TASK REQUIREMENTS
Repeat exactly the line containing "wrist: (432, 179)" and every line after it in the entries, and nothing besides.

TASK MATERIAL
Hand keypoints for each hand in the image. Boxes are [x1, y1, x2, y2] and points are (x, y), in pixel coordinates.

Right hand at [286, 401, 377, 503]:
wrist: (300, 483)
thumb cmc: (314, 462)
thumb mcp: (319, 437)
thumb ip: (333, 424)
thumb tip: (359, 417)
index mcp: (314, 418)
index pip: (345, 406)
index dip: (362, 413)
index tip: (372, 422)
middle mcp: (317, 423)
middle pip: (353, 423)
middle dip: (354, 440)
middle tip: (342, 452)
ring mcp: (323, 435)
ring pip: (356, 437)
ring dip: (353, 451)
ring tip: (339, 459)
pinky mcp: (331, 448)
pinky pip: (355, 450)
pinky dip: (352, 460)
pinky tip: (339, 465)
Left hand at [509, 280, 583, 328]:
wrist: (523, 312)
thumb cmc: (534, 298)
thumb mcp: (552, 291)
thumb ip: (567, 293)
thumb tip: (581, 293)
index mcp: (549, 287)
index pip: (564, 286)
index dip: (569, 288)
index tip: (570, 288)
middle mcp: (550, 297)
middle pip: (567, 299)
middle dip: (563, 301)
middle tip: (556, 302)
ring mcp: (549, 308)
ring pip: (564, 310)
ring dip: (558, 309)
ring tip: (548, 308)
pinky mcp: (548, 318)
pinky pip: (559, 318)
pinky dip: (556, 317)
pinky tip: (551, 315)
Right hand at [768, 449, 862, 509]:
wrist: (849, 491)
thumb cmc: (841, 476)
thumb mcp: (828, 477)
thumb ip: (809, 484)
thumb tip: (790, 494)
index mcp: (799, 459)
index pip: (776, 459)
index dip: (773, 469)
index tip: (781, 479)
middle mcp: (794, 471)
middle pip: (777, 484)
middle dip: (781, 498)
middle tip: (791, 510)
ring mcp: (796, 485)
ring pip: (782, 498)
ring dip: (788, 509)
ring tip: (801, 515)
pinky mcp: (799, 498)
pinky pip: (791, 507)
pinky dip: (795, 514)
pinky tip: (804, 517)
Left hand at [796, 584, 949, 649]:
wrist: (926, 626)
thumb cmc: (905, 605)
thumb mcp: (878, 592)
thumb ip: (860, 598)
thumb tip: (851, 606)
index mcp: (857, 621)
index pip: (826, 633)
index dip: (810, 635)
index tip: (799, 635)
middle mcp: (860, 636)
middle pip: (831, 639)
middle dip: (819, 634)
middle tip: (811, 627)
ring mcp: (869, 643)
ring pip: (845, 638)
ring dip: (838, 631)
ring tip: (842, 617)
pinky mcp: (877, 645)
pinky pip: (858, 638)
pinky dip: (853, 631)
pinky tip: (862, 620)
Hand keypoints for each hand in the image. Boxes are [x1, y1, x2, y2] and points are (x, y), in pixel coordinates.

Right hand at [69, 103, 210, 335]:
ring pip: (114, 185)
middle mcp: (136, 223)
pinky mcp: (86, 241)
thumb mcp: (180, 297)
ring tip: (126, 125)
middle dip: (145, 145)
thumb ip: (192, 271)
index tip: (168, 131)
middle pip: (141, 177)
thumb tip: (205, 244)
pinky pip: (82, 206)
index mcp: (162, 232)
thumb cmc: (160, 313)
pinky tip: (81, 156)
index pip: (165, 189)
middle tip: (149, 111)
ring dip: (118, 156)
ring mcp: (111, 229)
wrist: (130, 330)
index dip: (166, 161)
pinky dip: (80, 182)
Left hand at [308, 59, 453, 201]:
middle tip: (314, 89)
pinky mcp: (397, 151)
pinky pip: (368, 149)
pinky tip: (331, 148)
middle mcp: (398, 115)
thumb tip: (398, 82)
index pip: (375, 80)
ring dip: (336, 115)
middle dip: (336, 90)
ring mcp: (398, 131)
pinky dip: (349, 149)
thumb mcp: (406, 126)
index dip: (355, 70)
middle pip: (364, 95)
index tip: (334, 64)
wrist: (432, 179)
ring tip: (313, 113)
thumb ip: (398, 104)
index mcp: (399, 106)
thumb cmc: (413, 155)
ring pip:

SOLUTION FOR THIS PROBLEM
wrist: (432, 179)
ring tip: (313, 113)
thumb ip: (398, 104)
index mcp: (399, 106)
thumb cmc: (413, 155)
ring pip:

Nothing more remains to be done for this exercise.